1. model preparation, first of all, we should understand the actual background of the problem, clarify the purpose of modeling, and collect necessary information such as phenomena and data. And try to find out the main characteristics of the object to form a clear "problem", so as to initially determine which model to use.

2. Model hypothesis, according to the characteristics of the object and the purpose of modeling, grasp the essence of the problem, ignore the secondary factors, and simplify the hypothesis necessary and reasonable. This is a very important and difficult step in modeling success or failure.

If the assumptions are unreasonable or simple, it will lead to wrong or useless models. If the assumption is too detailed, if you try to take all the rudder factors of complex objects into account, it will be difficult or impossible for you to continue the next work. It is often necessary to make an appropriate compromise between rationality and simplification.

3. Model composition: According to the assumptions made, the internal laws of the object are described by mathematical language and fuathao, and the resume contains mathematical models of constants and variables, such as optimization model, differential equation model, difference equation model and graph model.

In addition to the professional knowledge of some related disciplines, it is often necessary to widely apply mathematics, be good at exerting imagination and pay attention to the application of analogy.

Analyze the * * * relationship between the object and other familiar objects, and borrow the existing model. Another principle to follow when modeling is: try to use simple mathematical tools, because your model always wants more people to understand and use it, not just a few experts to appreciate it.

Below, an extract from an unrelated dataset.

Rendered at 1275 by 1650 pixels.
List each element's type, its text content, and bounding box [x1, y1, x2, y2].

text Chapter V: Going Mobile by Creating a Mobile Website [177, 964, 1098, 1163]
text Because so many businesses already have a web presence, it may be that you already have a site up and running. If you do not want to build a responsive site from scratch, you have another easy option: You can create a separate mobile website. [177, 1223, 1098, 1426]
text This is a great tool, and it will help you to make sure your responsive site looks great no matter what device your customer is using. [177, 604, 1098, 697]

4. The model can be solved by solving equations, drawing, optimization methods, numerical calculation, statistical analysis and other mathematical methods, especially mathematical software and computer technology.

5. Model analysis carries out mathematical analysis on the solution results, such as error analysis, statistical analysis, sensitivity analysis of the model to data, and robustness analysis of assumptions.

6. Model checking, that is, the solutions and analysis results are transformed back to the actual problems, and compared with the actual phenomena and data to test the rationality and applicability of the model. If the results are inconsistent with the reality, there will often be problems in the model assumptions, which should be revised, supplemented and re-modeled.